Horace Silver war seiner Zeit voraus. Er gehört neben den Adderleys oder Bobby Timmons zu jenem Häufchen von Jazzern, die den damals aktuellen Bebop mit Funk auffüllten, mit kraftvollen Synkopen, zündenden Rhythmen und eingängigen musikalischen Themen. Ohne Horace Silver ist auch ein Joe Zawinul kaum denkbar, und beide verdanken wiederum einem Trompeter unendlich viel: dem gigantischen Miles Davis.

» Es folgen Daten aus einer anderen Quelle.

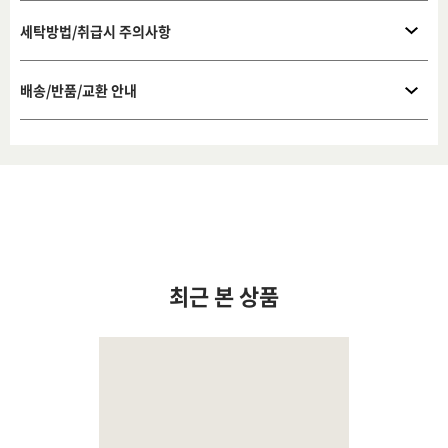
세탁방법/취급시 주의사항
배송/반품/교환 안내
최근 본 상품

Horace Silver ist ein Meister der rechten Hand, der Melodieführung, aber er beherrscht auch das akkordische Spiel. Sein Stil ist weniger auffällig, weniger markant als der von, sagen wir, Thelonious Monk oder Lennie Tristano, aber weniger vital ist er keineswegs. Und so hören sich alle fünf Titel der vorliegenden CD, vier davon mit einer Länge von rund 10 Minuten, an, als wären sie gerade erst eingespielt worden. Die Besetzung des Quintetts ist „klassisch“: neben Horace Silver am Klavier spielen Louis Smith (tp), Junior Cook (ts), Gene Taylor (b) und Louis Hayes (dr). Und wer einsieht, das große Musik nicht unbedingt nur von berühmten Musikern gemacht wird, muss eingestehen, dass dieses Quintett perfekt funktioniert und dass die „Sidemen“ dem damals noch jungen Horace Silver vollauf gewachsen sind.
Thomas Rothschild
Horace Silver: Live At Newport '58. Blue Note, 50999 5 13676 2 6 (Vertrieb: EMI).